Ora, è vero che l’altro giorno sembrava un po’ spaesato sulle ultime “rampe” – doveroso continuare a mettere le virgolette – , ma quando arrivi dalla Danimarca e ti ritrovi a vincere in mezzo al deserto è innegabile che faccia un certo effetto. Anche se poi, altro inciso, i corridori sono viaggiatori, avventurieri, marinai; salpano di mare in mare o meno romanticamente vengono sballottati di scalo in scalo, quindi chi più di loro è abituato a conoscere posti completamente diversi tra di loro? Ma torniamo al senso della strada: guardate chi si mette dietro, Vingegaard, per la sua seconda vittoria in carriera: Pogačar, Adam Yates, Higuita (il ciclista), Almeida (idem), Kuss – che potrebbe iniziare a farsi venire i primi complessi, a furia di tirare per gli altri non riesce ad avere spazio nemmeno quando dovrebbe essere lui il capitano.

Vingegaard riprende Lutsenko a poche centinaia di metri dall’arrivo ( superato da Vingegaard, gli occhi di Lutsenko leggermente a mandorla si sono fatti ancora più aspri) stacca tutti e vince. Al Tour de Pologne di due anni fa, prima vittoria in carriera, dietro di lui: Sivakov, Hindley, ancora Higuita il ciclista, Majka. Insomma niente male.

Già, questo Jonas Vingegaard non è davvero niente male. Che va forte in salita lo aveva già fatto vedere lo scorso anno sull’Angliru alla Vuelta; il gruppo faticò a stargli dietro, c’è una foto in cui si vedono i suoi occhi, adesso spiritati più che spaesati, con Kuss (di nuovo lui) che per stargli a ruota si esibisce in smorfie facciali e fatica extra. A ruota del danese (di Hillerslev, nato nel 1996) rimasero una decina di corridori, i migliori in classifica. «Potevo andare anche più forte in realtà. Avevo gambe piene e ancora gas. Avessi fatto il ritmo che mi sentivo di fare probabilmente in gruppo sarebbero rimasti la metà. Ma sapete, dall’ammiraglia mi han detto di tenere quell’andatura» dirà a fine corsa.

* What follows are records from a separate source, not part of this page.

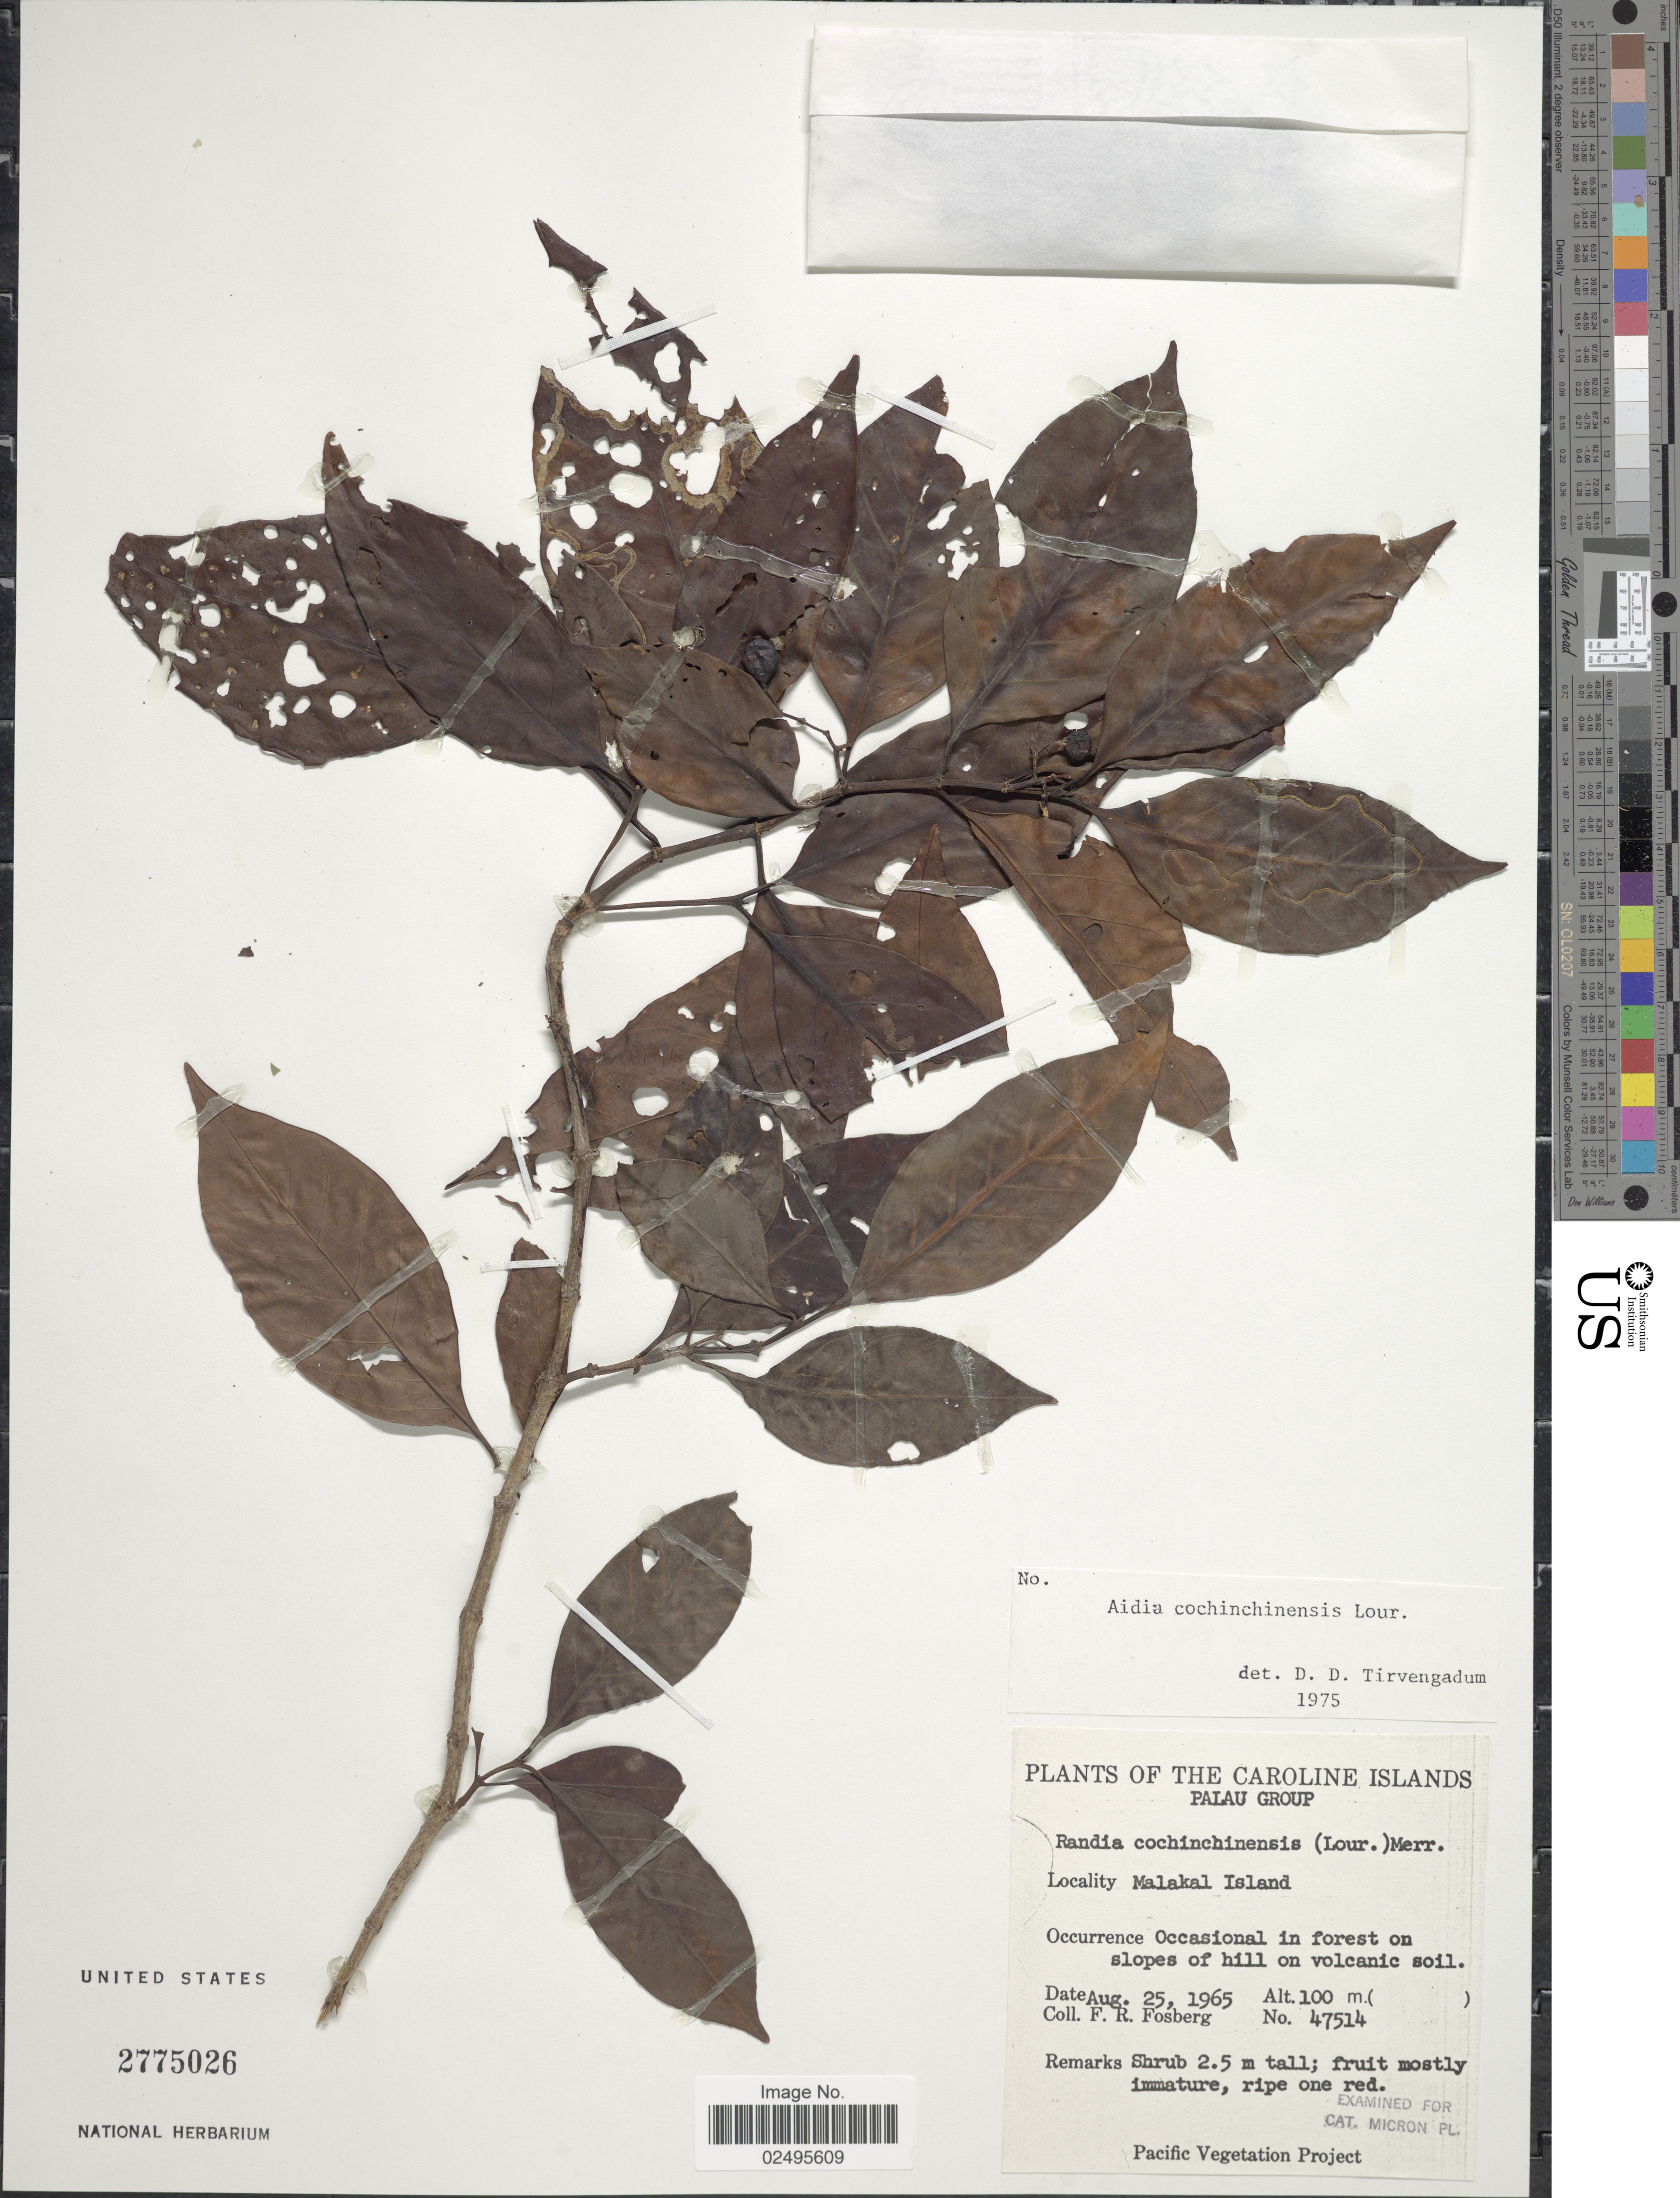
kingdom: Plantae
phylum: Tracheophyta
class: Magnoliopsida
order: Gentianales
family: Rubiaceae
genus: Aidia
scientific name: Aidia graeffei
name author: (Reinecke) Tirveng.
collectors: F. R. Fosberg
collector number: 47514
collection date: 1965-08-25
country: Palau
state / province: Koror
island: Ngemelachel [Malakal]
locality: The Caroline Islands. Palau Group, Malakal Island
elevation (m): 100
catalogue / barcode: US 2775026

Ama il gelato – e a chi non piace – il manzo alla Stroganoff con purè di patate e soprattutto il Badminton. Che per un danese è come per noi seguire il calcio. In Danimarca è uno sport popolarissimo, tanto che spesso si trovano a dominare le principali manifestazioni internazionali o comunque ad andarci vicino. «Non avessi fatto il ciclista, avrei fatto Badminton, ma probabilmente quando smetterò di pedalare, mi ritroverò con una racchetta in mano» così si racconta. E se deve sognare? Amstel nel 2021, magari come leader della Jumbo-Visma, più avanti capitano nei Grandi Giri mentre impara il mestiere da Roglič che definisce “bravo e simpatico” e poi vorrebbe tornare ad Anfield Road per vedere il “suo” Liverpool. Magari quel giorno avrà una faccia meno spaesata e non ci spiacerebbe nemmeno qualche chiletto in più.